- ASSIGNMENT
Turn the lines from the one containing "Нижча теплота згоряння (МДж/м3), Вища" through the last line into a numbered list, skipping blank lines and leaving out the pictures.

- PROVIDED DATA
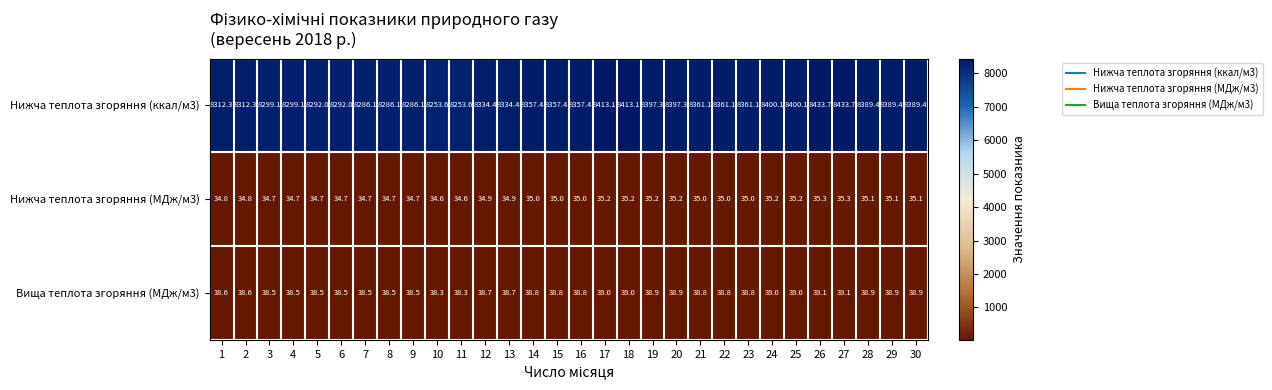

Rank the series by their maximum value, from lowest to highest.

Нижча теплота згоряння (МДж/м3), Вища теплота згоряння (МДж/м3), Нижча теплота згоряння (ккал/м3)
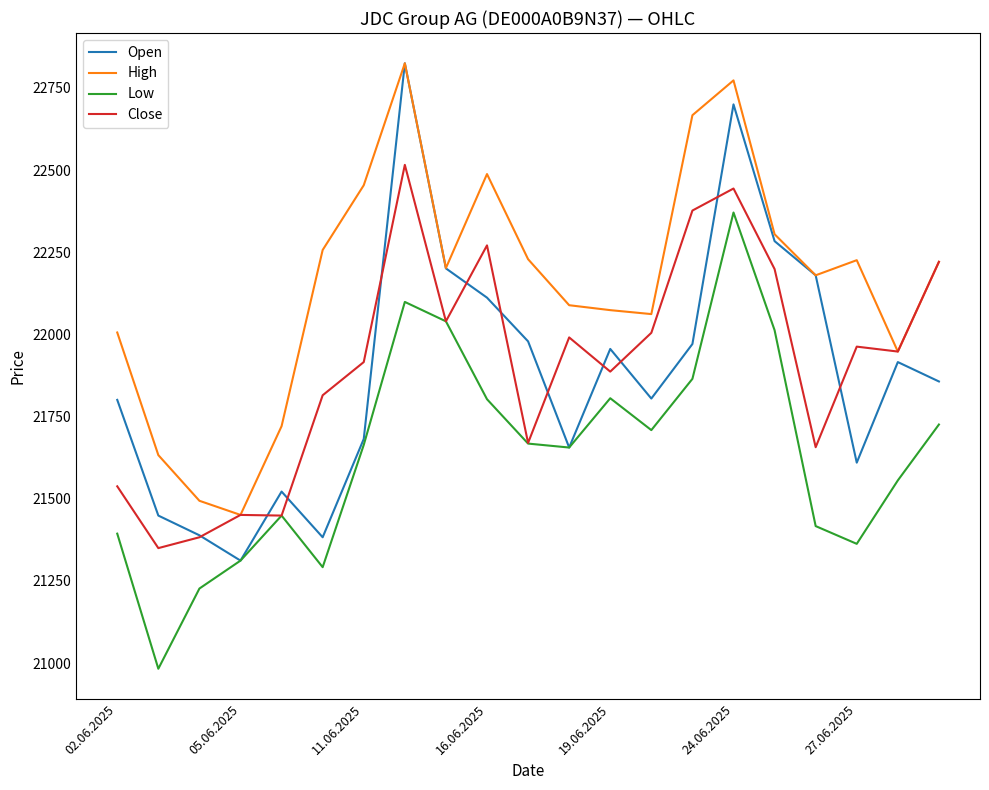

Is this an area chart (filled region under the line)?

No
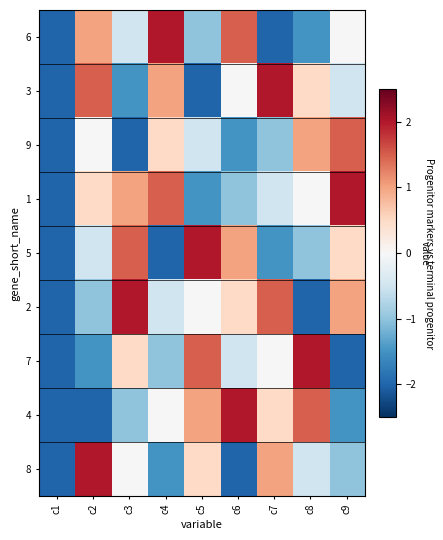

At which category is the sum across all series the highest?

c2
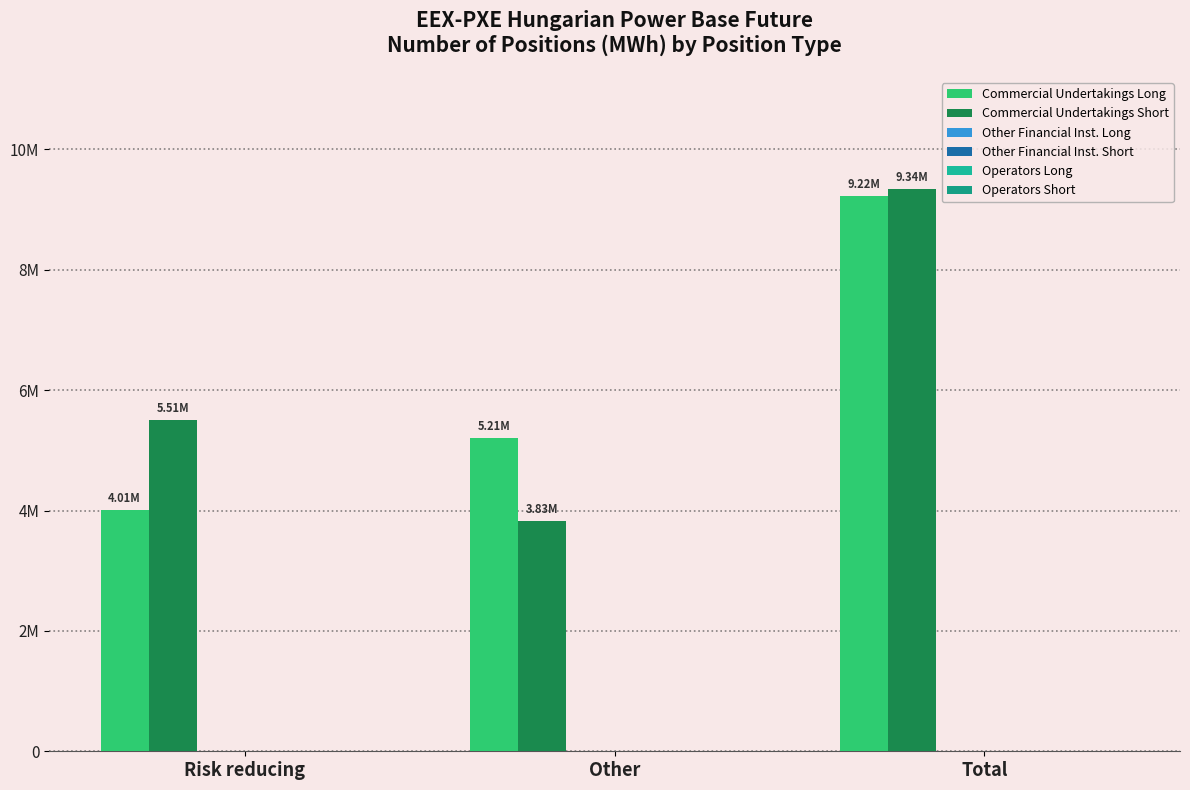

Does the chart contain any negative values?

No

- OUTPUT
1. Нижча теплота згоряння (МДж/м3), Вища теплота згоряння (МДж/м3), Нижча теплота згоряння (ккал/м3)
2. Is this an area chart (filled region under the line)?
3. No
4. At which category is the sum across all series the highest?
5. c2
6. Does the chart contain any negative values?
7. No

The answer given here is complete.